Problem statement:
Reproduce the entire passage below about Wheels, word for word.

Selection:
################

Wheels has a bit of a love interest in Tami, but as she and Barry are already a couple, it’s clearly not gonna happen, and as the book goes on, he sees her true colors. But speaking of love interests, earlier on in the book, it was mentioned that Lucy had asked Wheels to the fall dance— he’d said no because he thought she was just doing it out of pity. Can you imagine Lucy and Wheels going out? I sure can’t; I feel like she’d get sick of his sh*t after, like, five minutes.
But this isn’t just a run-of-the-mill “Wheels getting into trouble” story; there’s a lot of deep stuff in here, too. His parents and their death are discussed at length, and what I found saddest of all is how many times in this book Wheels wishes he’d died with them.
I liked that they gave Wheels and Joey’s friendship a little backstory; apparently they’d known each other since nursery school, and he’d always felt much closer to Joey than he did to Snake. And indeed, Joey is a really good friend in this story— even as Wheels is shutting him out, Joey still does whatever he can to make it clear that he’s here for him.

################

Supplied information:
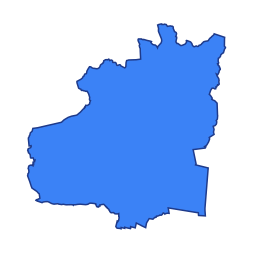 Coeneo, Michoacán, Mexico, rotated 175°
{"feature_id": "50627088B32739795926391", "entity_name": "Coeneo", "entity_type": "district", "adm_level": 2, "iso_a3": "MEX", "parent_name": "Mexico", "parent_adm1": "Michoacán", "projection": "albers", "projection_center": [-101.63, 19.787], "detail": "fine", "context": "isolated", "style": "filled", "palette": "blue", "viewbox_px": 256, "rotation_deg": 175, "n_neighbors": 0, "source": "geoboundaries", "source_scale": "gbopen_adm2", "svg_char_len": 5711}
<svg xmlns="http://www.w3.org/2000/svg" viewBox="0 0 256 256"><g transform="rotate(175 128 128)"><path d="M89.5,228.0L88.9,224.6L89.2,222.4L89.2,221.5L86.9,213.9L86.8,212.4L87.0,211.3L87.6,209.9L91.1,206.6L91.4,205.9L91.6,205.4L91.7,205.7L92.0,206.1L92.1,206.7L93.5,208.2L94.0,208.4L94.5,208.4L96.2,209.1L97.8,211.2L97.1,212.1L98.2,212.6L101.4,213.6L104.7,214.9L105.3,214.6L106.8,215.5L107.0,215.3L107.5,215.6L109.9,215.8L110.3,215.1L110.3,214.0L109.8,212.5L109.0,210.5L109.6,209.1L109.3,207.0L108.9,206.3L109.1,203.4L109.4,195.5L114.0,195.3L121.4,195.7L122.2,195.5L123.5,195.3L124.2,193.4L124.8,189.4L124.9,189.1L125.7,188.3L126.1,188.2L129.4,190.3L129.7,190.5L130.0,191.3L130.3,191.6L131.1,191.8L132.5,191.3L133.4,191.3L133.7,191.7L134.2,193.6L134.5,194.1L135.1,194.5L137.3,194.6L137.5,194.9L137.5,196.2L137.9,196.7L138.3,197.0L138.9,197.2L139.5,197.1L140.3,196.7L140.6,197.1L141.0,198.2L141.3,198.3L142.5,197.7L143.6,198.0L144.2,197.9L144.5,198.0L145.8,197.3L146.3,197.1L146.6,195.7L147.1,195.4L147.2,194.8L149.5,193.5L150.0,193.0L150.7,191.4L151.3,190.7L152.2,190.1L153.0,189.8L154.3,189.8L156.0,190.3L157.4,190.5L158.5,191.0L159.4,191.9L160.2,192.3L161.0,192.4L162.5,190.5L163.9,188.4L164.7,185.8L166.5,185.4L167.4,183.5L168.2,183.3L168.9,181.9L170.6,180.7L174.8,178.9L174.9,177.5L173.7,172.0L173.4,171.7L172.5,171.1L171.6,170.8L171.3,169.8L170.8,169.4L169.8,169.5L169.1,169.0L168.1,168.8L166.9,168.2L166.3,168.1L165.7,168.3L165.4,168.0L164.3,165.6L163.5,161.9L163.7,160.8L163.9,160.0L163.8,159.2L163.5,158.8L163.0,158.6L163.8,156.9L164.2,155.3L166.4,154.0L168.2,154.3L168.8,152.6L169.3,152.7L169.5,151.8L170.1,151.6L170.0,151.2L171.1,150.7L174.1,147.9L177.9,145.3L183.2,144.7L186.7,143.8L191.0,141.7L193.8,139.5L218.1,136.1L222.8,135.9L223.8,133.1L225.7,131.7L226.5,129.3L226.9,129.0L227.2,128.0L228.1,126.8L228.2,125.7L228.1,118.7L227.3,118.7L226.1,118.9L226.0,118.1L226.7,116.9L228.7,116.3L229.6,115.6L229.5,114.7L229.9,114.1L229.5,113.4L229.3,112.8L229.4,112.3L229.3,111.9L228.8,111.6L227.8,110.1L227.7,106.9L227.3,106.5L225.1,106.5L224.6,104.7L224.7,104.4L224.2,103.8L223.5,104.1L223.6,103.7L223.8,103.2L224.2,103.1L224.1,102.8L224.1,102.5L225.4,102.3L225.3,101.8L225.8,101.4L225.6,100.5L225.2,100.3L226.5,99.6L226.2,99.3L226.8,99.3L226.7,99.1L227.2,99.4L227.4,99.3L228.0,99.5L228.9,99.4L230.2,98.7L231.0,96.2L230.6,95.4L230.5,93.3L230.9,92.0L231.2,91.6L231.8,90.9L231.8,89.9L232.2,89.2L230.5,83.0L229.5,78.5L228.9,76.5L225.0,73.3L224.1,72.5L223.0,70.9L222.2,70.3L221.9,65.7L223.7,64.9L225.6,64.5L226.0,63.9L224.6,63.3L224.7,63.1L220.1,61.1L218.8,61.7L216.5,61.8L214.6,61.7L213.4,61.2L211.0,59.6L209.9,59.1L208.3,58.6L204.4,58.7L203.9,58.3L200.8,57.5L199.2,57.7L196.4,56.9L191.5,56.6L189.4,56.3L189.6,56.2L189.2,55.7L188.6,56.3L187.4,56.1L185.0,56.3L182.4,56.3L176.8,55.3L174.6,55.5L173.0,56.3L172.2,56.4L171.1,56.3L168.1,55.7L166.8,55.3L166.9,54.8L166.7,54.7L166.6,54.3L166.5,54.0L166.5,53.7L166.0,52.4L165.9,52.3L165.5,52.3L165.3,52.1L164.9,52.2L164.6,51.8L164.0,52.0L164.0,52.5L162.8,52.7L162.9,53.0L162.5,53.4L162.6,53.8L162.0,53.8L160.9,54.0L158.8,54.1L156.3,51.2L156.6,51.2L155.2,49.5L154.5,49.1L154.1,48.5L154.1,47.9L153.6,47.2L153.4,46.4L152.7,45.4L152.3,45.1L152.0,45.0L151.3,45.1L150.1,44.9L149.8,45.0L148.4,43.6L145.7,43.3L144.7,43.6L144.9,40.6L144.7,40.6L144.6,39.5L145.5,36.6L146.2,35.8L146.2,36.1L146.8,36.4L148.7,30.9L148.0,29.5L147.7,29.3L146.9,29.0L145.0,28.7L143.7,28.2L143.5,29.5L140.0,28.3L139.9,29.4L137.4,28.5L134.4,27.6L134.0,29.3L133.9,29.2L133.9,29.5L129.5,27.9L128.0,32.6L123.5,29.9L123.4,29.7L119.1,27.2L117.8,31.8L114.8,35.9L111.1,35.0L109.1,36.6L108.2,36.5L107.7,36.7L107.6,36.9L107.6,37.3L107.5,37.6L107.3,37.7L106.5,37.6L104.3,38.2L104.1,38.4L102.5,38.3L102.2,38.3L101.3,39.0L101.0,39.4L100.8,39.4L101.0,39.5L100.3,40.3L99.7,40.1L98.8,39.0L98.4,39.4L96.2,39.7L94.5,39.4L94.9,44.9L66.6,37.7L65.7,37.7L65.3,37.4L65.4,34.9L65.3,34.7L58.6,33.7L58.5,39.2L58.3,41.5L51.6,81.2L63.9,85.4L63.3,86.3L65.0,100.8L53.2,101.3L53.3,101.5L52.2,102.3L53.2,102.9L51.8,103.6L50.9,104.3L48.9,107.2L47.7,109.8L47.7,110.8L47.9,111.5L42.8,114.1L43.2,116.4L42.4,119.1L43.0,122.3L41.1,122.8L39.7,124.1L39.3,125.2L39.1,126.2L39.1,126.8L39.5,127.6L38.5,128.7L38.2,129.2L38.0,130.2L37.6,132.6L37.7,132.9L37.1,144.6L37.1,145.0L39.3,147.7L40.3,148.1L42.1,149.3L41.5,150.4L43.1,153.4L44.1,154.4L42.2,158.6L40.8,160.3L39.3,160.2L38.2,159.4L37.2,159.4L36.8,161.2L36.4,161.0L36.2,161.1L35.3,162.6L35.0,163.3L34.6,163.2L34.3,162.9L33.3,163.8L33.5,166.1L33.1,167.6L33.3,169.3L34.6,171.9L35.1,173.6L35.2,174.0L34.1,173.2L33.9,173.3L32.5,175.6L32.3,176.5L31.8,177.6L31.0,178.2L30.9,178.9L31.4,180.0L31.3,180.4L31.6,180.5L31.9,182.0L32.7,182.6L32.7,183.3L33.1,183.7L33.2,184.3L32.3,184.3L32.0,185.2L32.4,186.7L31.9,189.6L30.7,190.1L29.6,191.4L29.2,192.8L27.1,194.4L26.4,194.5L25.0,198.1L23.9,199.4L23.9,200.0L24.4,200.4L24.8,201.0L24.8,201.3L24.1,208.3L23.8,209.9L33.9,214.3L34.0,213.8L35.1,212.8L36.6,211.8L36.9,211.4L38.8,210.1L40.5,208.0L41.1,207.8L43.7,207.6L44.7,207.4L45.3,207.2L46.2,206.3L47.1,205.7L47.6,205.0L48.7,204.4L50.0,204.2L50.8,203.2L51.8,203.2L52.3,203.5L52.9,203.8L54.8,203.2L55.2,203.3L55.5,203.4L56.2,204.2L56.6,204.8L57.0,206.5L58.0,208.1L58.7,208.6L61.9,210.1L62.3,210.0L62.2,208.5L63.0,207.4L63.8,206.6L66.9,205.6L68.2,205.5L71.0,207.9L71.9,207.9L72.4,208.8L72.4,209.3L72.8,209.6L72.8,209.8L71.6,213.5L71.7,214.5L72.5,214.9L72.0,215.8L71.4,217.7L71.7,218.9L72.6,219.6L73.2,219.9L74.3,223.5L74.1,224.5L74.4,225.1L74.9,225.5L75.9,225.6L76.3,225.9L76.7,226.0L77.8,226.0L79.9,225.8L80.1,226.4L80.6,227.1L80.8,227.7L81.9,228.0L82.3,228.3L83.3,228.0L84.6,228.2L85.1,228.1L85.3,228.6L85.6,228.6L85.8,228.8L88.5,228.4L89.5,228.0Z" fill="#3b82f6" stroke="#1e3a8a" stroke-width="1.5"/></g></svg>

################

Answer below:
Wheels has a bit of a love interest in Tami, but as she and Barry are already a couple, it’s clearly not gonna happen, and as the book goes on, he sees her true colors. But speaking of love interests, earlier on in the book, it was mentioned that Lucy had asked Wheels to the fall dance— he’d said no because he thought she was just doing it out of pity. Can you imagine Lucy and Wheels going out? I sure can’t; I feel like she’d get sick of his sh*t after, like, five minutes.
But this isn’t just a run-of-the-mill “Wheels getting into trouble” story; there’s a lot of deep stuff in here, too. His parents and their death are discussed at length, and what I found saddest of all is how many times in this book Wheels wishes he’d died with them.
I liked that they gave Wheels and Joey’s friendship a little backstory; apparently they’d known each other since nursery school, and he’d always felt much closer to Joey than he did to Snake. And indeed, Joey is a really good friend in this story— even as Wheels is shutting him out, Joey still does whatever he can to make it clear that he’s here for him.